# منتديات طلاب الجامعات الأردنية > English Forum > Islamic Forum >  Top 10 Unbelivable Balance Stones around the world.

## *charisma*

Earth is one of the most unstable planet in our solar system. Earthquake, volcanoes, Hurricane, storm, rain, and sun change the face of our planet since thousand of years ago. Amazingly, above our planet activities there are some huge stones that can keep its inertial stability between the relentless force of gravity of the earth and the sky. Here`s Top 10 Unbelievable Balance Stones in the world. These stones are real. No camera trick involved

1.Balanced Rock Colorado



Balanced Rock Colorado

Same as the name, this rock stays at the Garden of Gods near Pike`s Peak at the  Colorado springs, Colorado. The rock stands over a paved access public road and The rock is located around beautiful landscape. Hopefully, no earthquake will shake the tiny foundation beneath it

2. Balancing Rock, Digby, Nova Scotia, Canada



Balancing Rock, Digby, Nova Scotia

This rock is a 30 feet high horizontal columnar basalt at the Nova Scotia, Canada. What make the balancing rock amazing, around 50% of the rock column stands over the air.

If the stone is man made, can you imagine how difficult is to find the precise calculation to stand the huge rock at the edge of cliff for hundreds of years against storms,rain, and winds?

3. Idol Rock, Brimham Moor, North Yorkshire, UK

Idol Rock

Idol rock is a family of several balance rocks that scatter around 50- acre of Brimham Moor area, North York shire, UK. Idol rock is around 200 tonnes and it is only supported by a smaller pyramidal stone. It is unbelievable and outstanding. The small pyramidal stone carries huge pressure from Idol rock and balances the odd shape stone flawlessly.

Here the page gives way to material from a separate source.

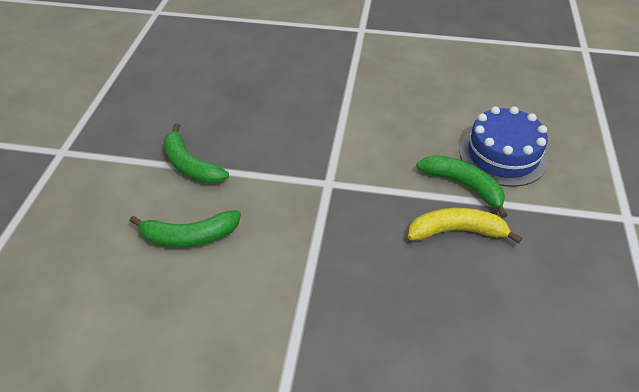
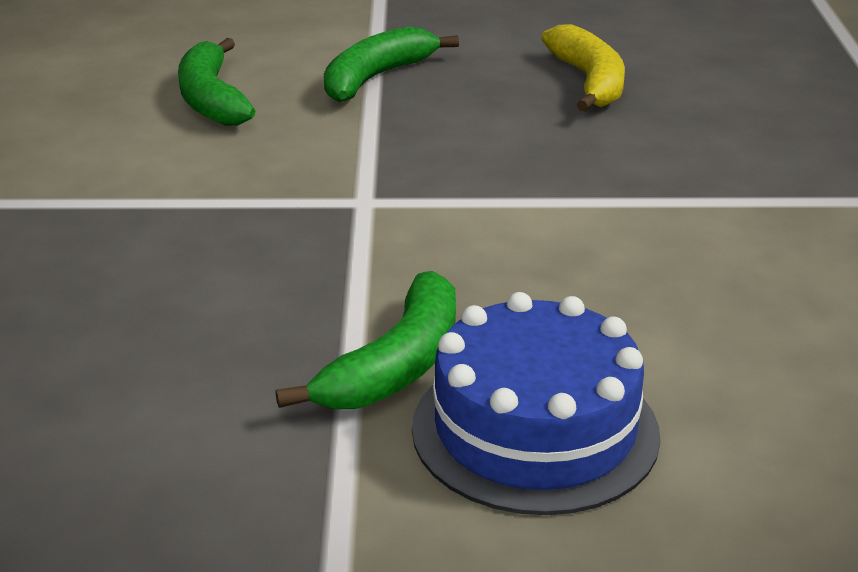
camera: 80 degrees right, 15 degrees down
(456, 231) = (245, 356): yellow banana -> yellow banana (589, 82)

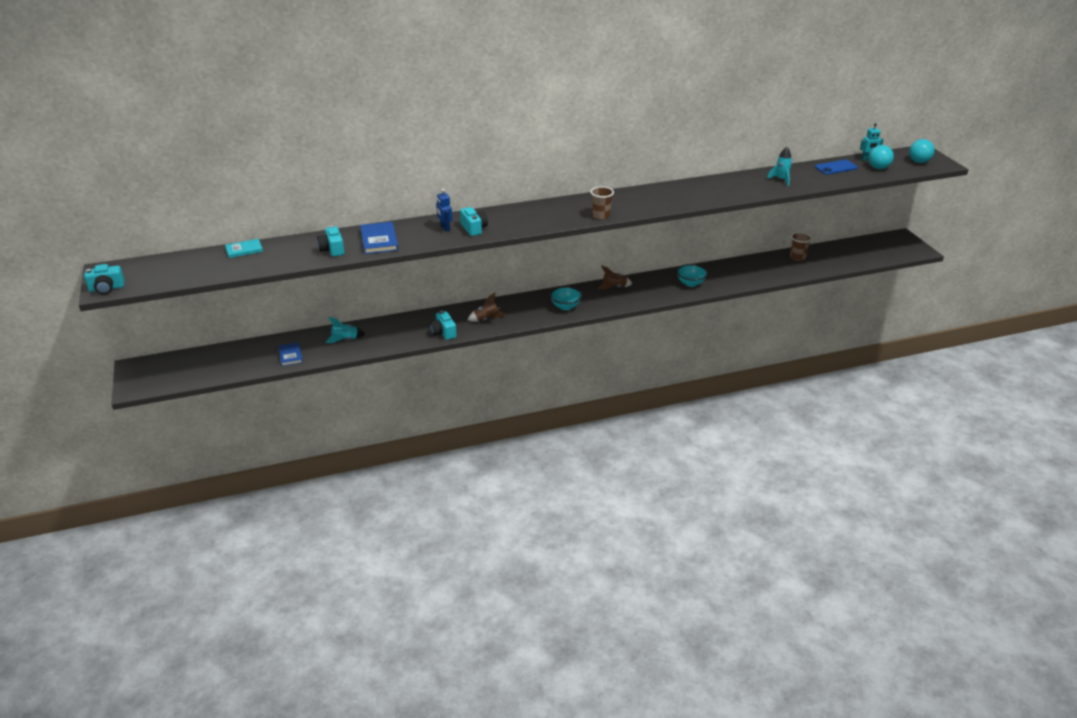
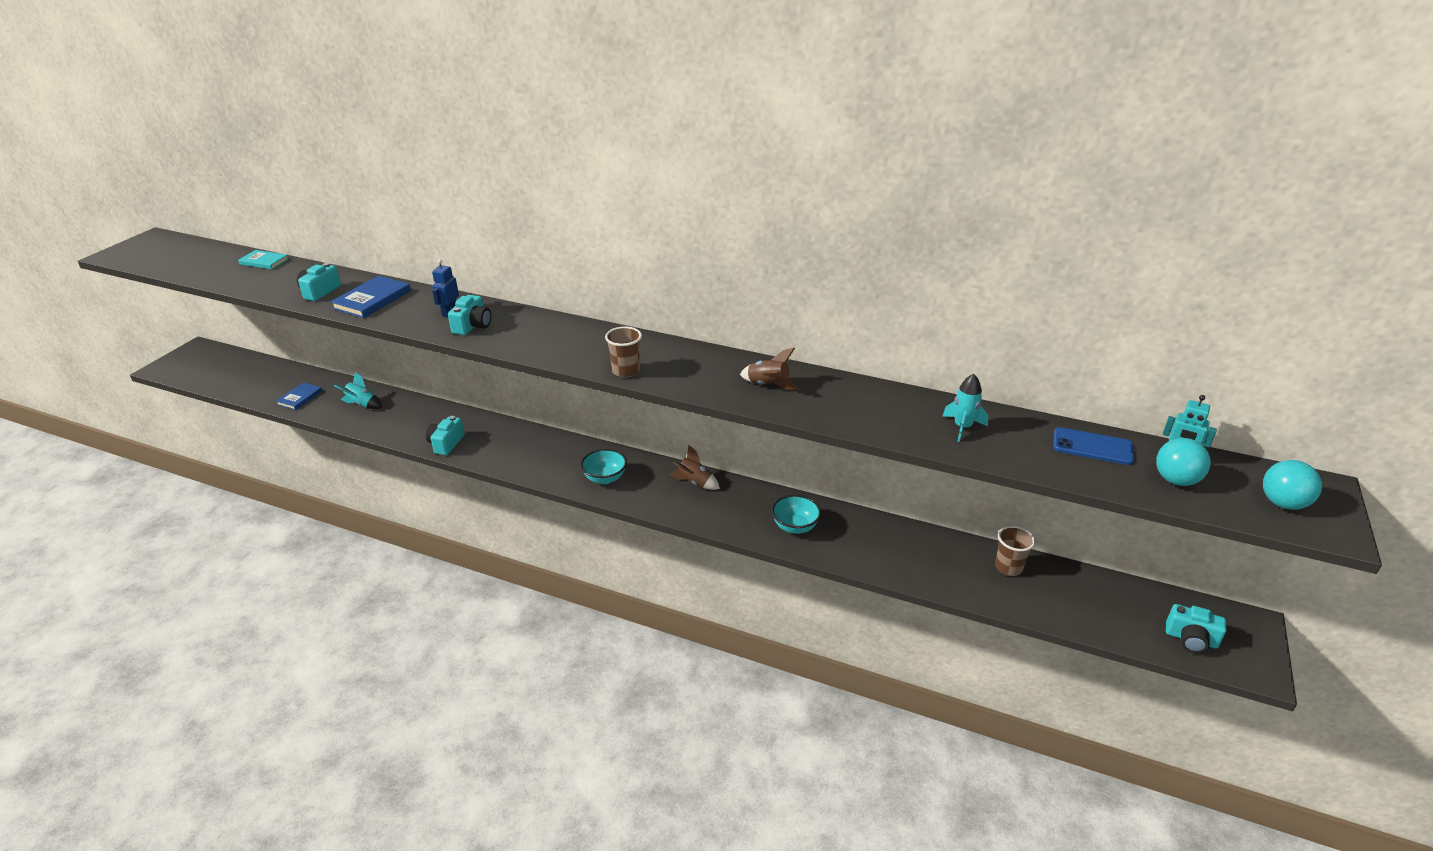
camera: 40 degrees right, 0 degrees up
(106, 288) = (118, 254): turquoise camera -> turquoise camera (1191, 639)
(487, 319) = (507, 450): brown rocket -> brown rocket (768, 385)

Another family of Idol rocks are The Sphinx, The Watchdog, The Camel, The Turtle, and The Dancing Bear. All these strange , amazing, and huge balanced stone can be found at Nidderdale Area of Outstanding Natural Beauty. It is free to enter

4. El Torcal de Antequera, Andalucia, Spain



El Torcal de Antequera

El Torcal de Antequera is karst stone towers of terrace limestone rock with horizontal weathering patterns.It is tall, old and stable.Wind, rain and sun have evolved the stone become flapjack stacks that attracts many people every year. Although it is strong and balance, Climbing the rock is not recommendable.

5. Kjeragbolten, Norway

Kjeragbolten

Kjeragbolten or Kjerag Boulder is a 5 square meters (roughly 15 sq ft) rock that is stuck between 2 gigantic wall of Kjerag mountain. The rock is trapped above 1,000 meters air for thousand of years. It is safe to stand above the Boulder. The only thing to remember is Don’t look down when you ride it

6. Peyro Clabado, Sidobre, France


Peyro Clabado, Sidobre, France

Peyro Clabado or Nailed Rock is located at Languedoc, France. It is eroded granite boulders and rock formations that is left by 300 million years activity of Old mountain that formed western Europe. One of the balance rock is 780 tons weight .One day, around one millennium to the future,  the Peyro Clabado will just  sand and sediment. Before that time, Don’t miss a chance to visit this object

7.. Mushroom Rocks, Kansas, USA


Mushroom Rocks, Kansas, USA

The Rocks can be found in  Mushroom Rock State Park, at the Smoky Hills region of Kansas. The  Mushroom Rock State Park is only 5 acres and it saves old mushroom balancing rocks that are already here since the time of Dinosaurs. The size of the balancing rock is different. One of them is so big so that it looks like a hookah-smoking caterpillar in the movie Alice of the wonderland. Mushroom Rocks of  Kansas is still working now and when the job completed, we wont find any mushroom rock again here. Before too late, make a schedule to visit it

8. Chiremba Balancing Rocks, Epworth, Zimbabwe



Chiremba Balancing Rocks

Chiremba Balancing Rocks are typical weathered boulders balancing rock same as what on Sidore-France. It was carved by winds and weather since millions of years before it looks like what we know today.

Chiremba Balancing Rocks is located only few miles from Zimbabwe`s capitol or Southeast of Harare.

9. Mexican Hat Rock, Utah, USA


Mexican Hat Rock

From Distance, the rock is like a sombrero cap of Mexico. Mexican Hat Rock is the only balance rock that is located outside Monument Valley of south-central San Juan County, Utah. This rock is 60-foot wide and 12-foot thick. It is a red sandstone rock that is still under construction. Soon or later, the balancing cap rock below the Mexican hat  is completely eroded. Climb and standing over the stone fasten the erosion actually.

10. The Steady Hand Of Man

The Steady Hand Of Man

This balancing rocks is the creation of ,an artist, Daliel Leite. He got inspiration from the balancing stone object around the world and he tried to make his own balancing stone in a small scale. He only know small information of art of balancing rock and he applied it on this rocks. It is unknown whether the rocks tumbling down  seconds after it was photographed or not.

----------